Cast interessante e bellissimo, ben amalgamato e ottimamente affiatato, composto da attori emergenti (Sunny Suljic, il protagonista, Lucas Hedges, suo fratello maggiore, Alexa Demie, “...non credevi che il paradiso...”), affermati [Katherine Waterston (“Inherent Vice”, “Queen of Earth”, “Alien: Covenant”), la giovane madre] ed esordienti (Na-kel Smith, Olan Prenatt, Ryder McLaughlin, Gio Galicia).
Fotografia che utilizza perfettamente l'1.33:1, ma stiamo parlando di Christopher Blauvelt, sodale di Kelly Reichardt (“Meek's CutOff”, “Night Moves”, “Certain Women”, “First Cow”). Montaggio di Nick Houy (“the Night Of”, “Lady Bird”, “Little Women”).

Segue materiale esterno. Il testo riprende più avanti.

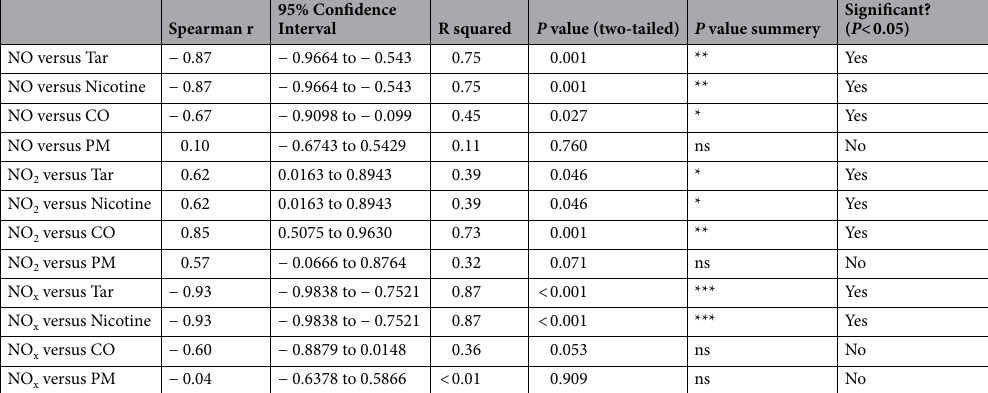
Table 3. Spearman correlations of the C mean values of NO, NO 2 , and NO x with concentrations of tar, nicotine, CO (as specified by the cigarette manufacturers), and PM 10 . P values show the significance of the correlations. ns = not significant ( P ≥ 0.05). * = significant ( P = 0.01 to 0.05). ** = very significant ( P = 0.001 to 0.01). *** = very significant ( P < 0.001).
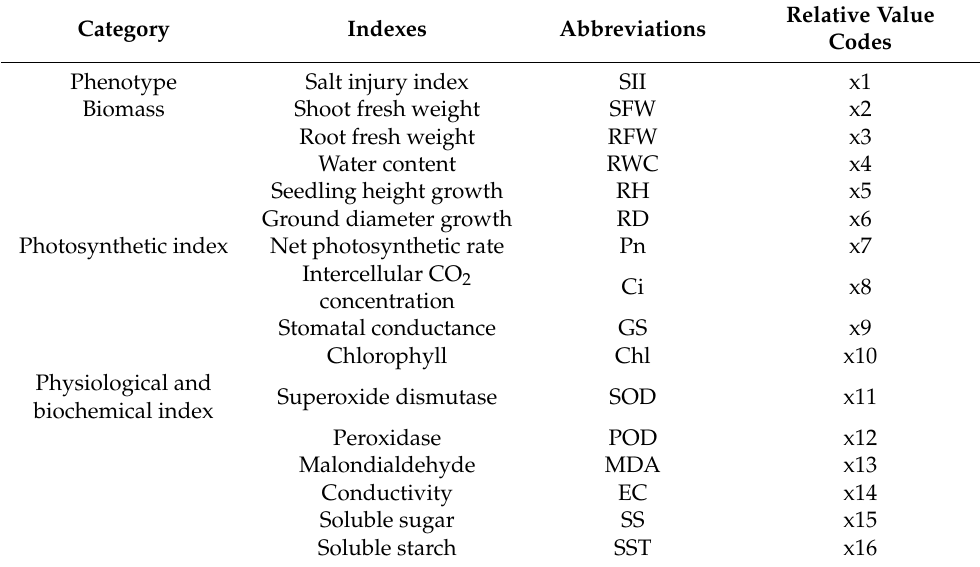
Table 1. Indexes for standard equation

Musiche: non originali di Trent Reznor e Atticus Ross, al solito efficaci, attenti, dolci, consoni, energ(et)ici e partecipi, e originali pescate non solo nel bacino diegetico dell'era clintoniana (Nirvana, Wu-Tang Clan, Cypress Hill, Misfits) e dintorni (Morrissey), ma pure nella memoria storica imperitura (the Mamas & the Papas), e a tal proposito si consideri il magnifico utilizzo della “WaterMelon Man” di Herbie Hancock.
Un piccolo film adulto, sincero, esposto, abraso, lacerato, potente, sorprendente, convincente.